• [Given records]
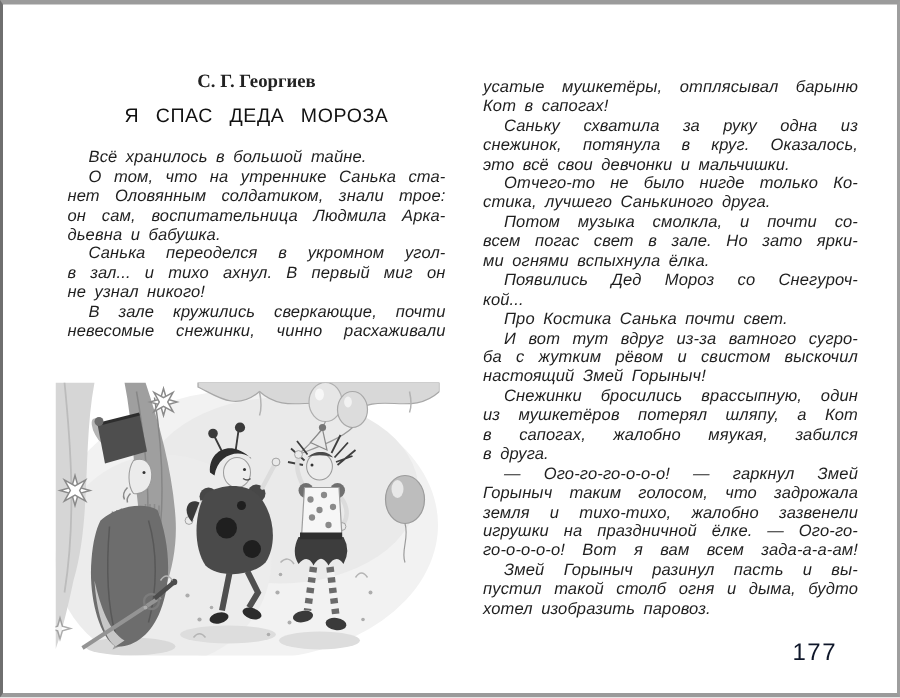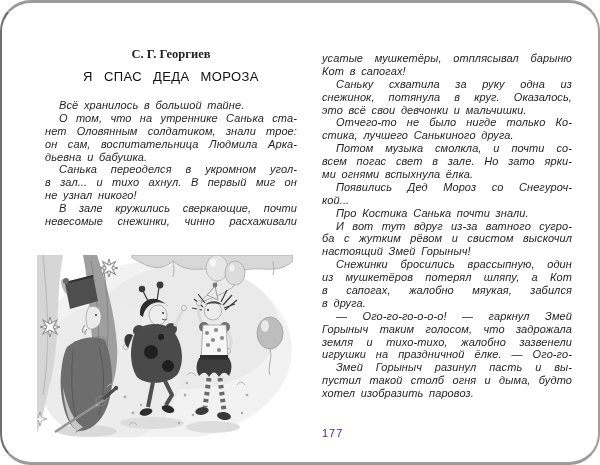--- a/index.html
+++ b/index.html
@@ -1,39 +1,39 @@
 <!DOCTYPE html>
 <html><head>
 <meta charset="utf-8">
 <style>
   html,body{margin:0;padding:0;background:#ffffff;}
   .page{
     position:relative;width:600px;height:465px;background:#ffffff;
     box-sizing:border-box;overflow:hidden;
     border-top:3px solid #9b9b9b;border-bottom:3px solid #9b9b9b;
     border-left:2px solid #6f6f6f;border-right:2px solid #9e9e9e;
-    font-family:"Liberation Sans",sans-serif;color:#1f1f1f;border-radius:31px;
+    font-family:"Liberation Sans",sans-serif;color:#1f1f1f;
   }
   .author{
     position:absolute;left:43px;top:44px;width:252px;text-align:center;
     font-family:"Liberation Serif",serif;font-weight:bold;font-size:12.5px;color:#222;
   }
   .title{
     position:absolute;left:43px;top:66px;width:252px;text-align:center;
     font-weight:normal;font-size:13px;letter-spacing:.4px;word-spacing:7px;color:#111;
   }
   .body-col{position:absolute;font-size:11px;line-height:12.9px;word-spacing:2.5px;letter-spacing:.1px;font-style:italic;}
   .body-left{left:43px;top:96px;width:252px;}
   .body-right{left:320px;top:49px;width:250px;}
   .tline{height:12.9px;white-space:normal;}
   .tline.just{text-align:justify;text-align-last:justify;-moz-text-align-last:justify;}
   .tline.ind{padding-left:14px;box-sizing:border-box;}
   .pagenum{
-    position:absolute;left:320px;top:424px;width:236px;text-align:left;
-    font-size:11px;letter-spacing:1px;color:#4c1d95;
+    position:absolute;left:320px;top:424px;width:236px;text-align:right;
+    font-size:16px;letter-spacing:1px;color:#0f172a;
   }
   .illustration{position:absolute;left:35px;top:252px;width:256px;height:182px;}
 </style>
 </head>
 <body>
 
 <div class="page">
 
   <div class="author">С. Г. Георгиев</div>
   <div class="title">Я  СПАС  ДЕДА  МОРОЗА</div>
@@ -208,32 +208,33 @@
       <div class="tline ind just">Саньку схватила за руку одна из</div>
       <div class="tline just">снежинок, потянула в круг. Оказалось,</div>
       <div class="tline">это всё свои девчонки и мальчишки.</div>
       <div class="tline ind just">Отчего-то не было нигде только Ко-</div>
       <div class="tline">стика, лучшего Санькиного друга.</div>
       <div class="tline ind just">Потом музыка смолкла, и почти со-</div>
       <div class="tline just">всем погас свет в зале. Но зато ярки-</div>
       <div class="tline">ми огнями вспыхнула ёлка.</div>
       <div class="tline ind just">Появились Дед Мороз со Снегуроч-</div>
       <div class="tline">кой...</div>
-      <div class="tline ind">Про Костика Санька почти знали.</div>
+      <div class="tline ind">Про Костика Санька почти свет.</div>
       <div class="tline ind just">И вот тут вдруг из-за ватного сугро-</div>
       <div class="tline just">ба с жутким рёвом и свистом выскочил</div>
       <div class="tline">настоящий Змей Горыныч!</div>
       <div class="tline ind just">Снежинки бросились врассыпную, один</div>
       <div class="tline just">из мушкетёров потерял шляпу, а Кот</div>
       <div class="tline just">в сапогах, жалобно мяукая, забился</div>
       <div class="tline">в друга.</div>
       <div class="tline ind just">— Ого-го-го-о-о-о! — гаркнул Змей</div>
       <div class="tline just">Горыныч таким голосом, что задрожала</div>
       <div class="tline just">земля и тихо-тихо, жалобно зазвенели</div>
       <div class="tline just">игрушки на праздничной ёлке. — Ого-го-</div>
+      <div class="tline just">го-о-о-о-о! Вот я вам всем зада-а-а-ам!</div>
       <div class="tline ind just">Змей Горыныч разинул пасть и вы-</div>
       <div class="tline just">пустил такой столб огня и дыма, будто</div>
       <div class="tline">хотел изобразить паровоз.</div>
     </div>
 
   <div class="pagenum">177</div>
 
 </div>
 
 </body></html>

---

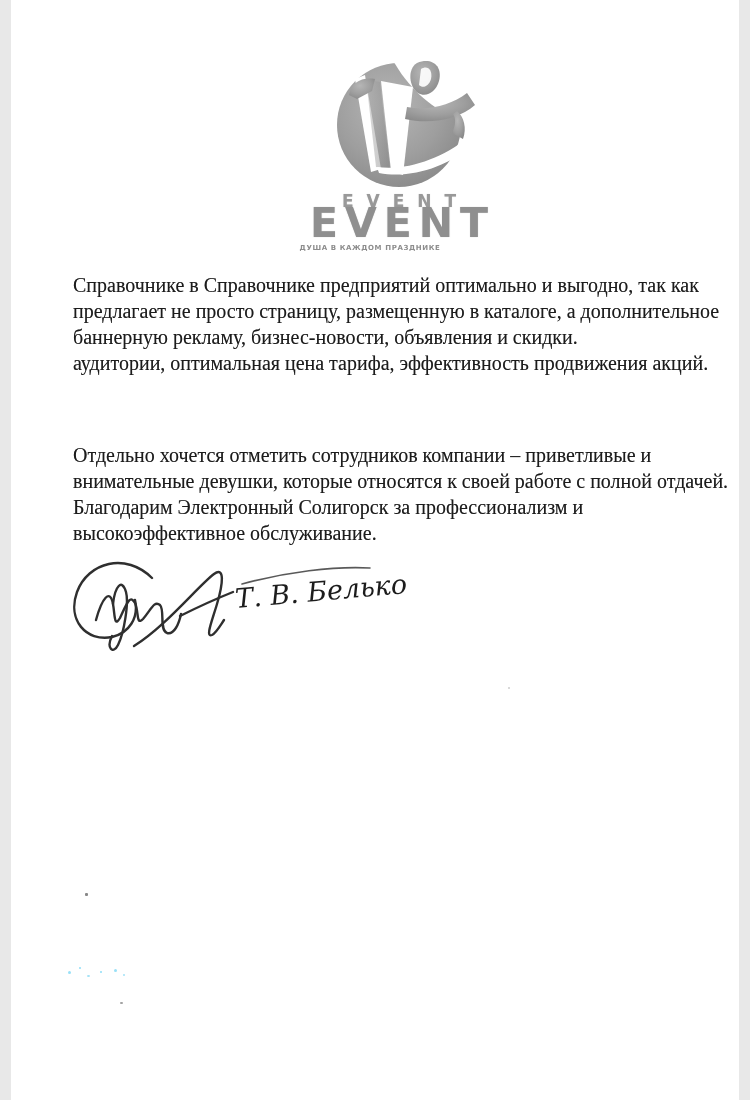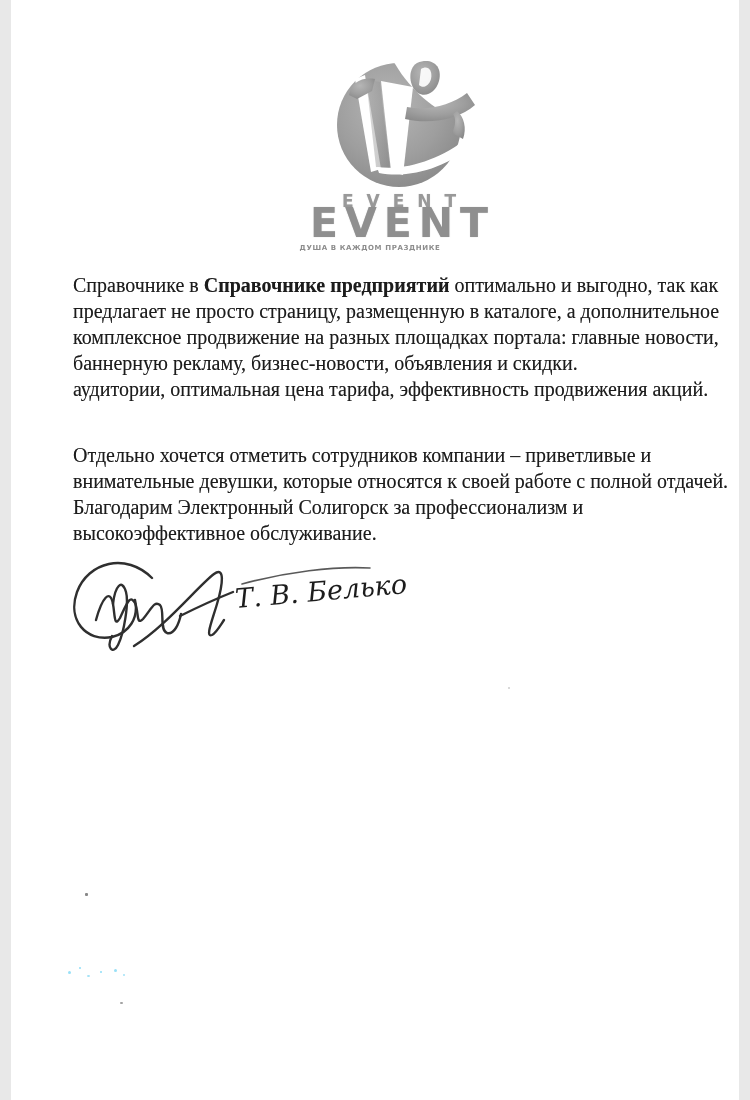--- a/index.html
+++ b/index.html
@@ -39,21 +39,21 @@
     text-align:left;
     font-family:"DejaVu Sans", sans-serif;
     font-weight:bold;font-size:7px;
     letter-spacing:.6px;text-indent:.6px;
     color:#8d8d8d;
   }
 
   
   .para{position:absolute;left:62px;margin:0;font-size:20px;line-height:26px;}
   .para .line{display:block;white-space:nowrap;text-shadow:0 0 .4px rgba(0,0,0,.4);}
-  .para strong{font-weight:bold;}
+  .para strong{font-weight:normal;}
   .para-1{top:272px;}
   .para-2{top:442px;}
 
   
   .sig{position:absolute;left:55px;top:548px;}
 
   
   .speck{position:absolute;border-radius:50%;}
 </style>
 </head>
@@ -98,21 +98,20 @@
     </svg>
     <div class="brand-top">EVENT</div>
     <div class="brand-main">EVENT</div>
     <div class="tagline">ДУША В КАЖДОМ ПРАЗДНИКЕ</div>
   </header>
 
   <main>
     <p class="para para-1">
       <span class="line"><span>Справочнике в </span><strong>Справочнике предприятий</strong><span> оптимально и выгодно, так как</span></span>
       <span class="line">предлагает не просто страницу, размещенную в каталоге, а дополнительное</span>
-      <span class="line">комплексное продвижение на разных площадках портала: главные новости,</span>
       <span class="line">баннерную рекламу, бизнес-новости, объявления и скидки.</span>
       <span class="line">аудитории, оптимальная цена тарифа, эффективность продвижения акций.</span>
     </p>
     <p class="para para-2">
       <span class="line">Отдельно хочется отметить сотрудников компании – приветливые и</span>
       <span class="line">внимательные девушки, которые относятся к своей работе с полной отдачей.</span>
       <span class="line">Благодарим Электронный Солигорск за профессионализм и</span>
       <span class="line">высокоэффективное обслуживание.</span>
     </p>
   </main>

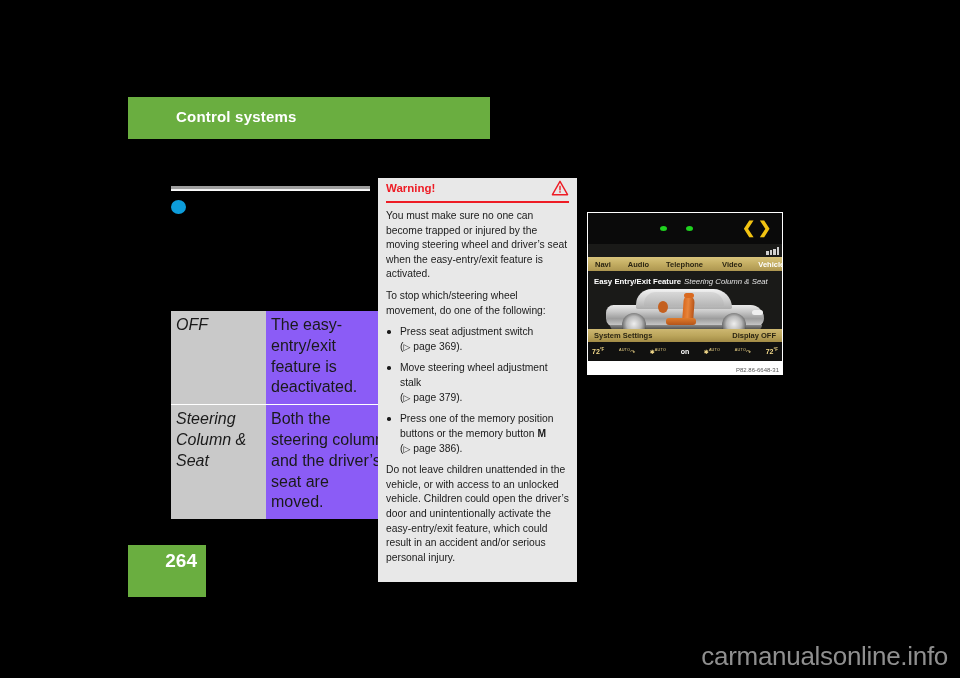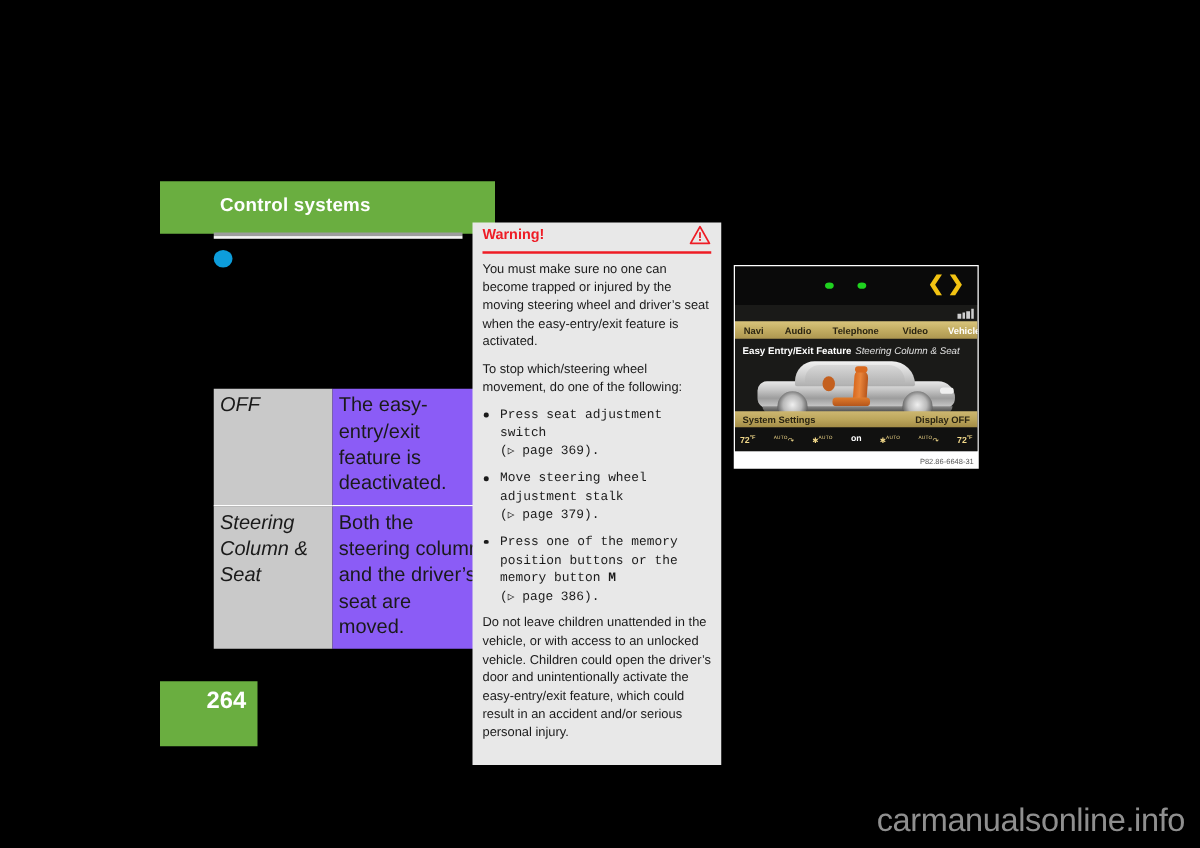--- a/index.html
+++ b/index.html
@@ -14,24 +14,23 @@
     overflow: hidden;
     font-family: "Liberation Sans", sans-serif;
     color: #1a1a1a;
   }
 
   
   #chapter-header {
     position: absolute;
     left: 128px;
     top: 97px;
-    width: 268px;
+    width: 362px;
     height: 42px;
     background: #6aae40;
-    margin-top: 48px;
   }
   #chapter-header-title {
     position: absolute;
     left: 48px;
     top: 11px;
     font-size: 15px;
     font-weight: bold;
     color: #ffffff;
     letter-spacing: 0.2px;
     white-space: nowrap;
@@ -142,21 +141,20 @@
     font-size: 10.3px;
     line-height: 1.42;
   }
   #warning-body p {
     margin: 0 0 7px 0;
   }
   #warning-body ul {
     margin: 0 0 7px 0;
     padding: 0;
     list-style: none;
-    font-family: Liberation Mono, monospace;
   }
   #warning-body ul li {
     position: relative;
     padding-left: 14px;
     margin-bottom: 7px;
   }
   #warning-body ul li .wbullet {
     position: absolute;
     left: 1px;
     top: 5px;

• [Problem statement]
Identify the lines of the data that contain the word "span". Copy each of them.

• [Answer for this exercise]
       <span class="line"><span>Справочнике в </span><strong>Справочнике предприятий</strong><span> оптимально и выгодно, так как</span></span>
       <span class="line">предлагает не просто страницу, размещенную в каталоге, а дополнительное</span>
-      <span class="line">комплексное продвижение на разных площадках портала: главные новости,</span>
       <span class="line">баннерную рекламу, бизнес-новости, объявления и скидки.</span>
       <span class="line">аудитории, оптимальная цена тарифа, эффективность продвижения акций.</span>
       <span class="line">Отдельно хочется отметить сотрудников компании – приветливые и</span>
       <span class="line">внимательные девушки, которые относятся к своей работе с полной отдачей.</span>
       <span class="line">Благодарим Электронный Солигорск за профессионализм и</span>
       <span class="line">высокоэффективное обслуживание.</span>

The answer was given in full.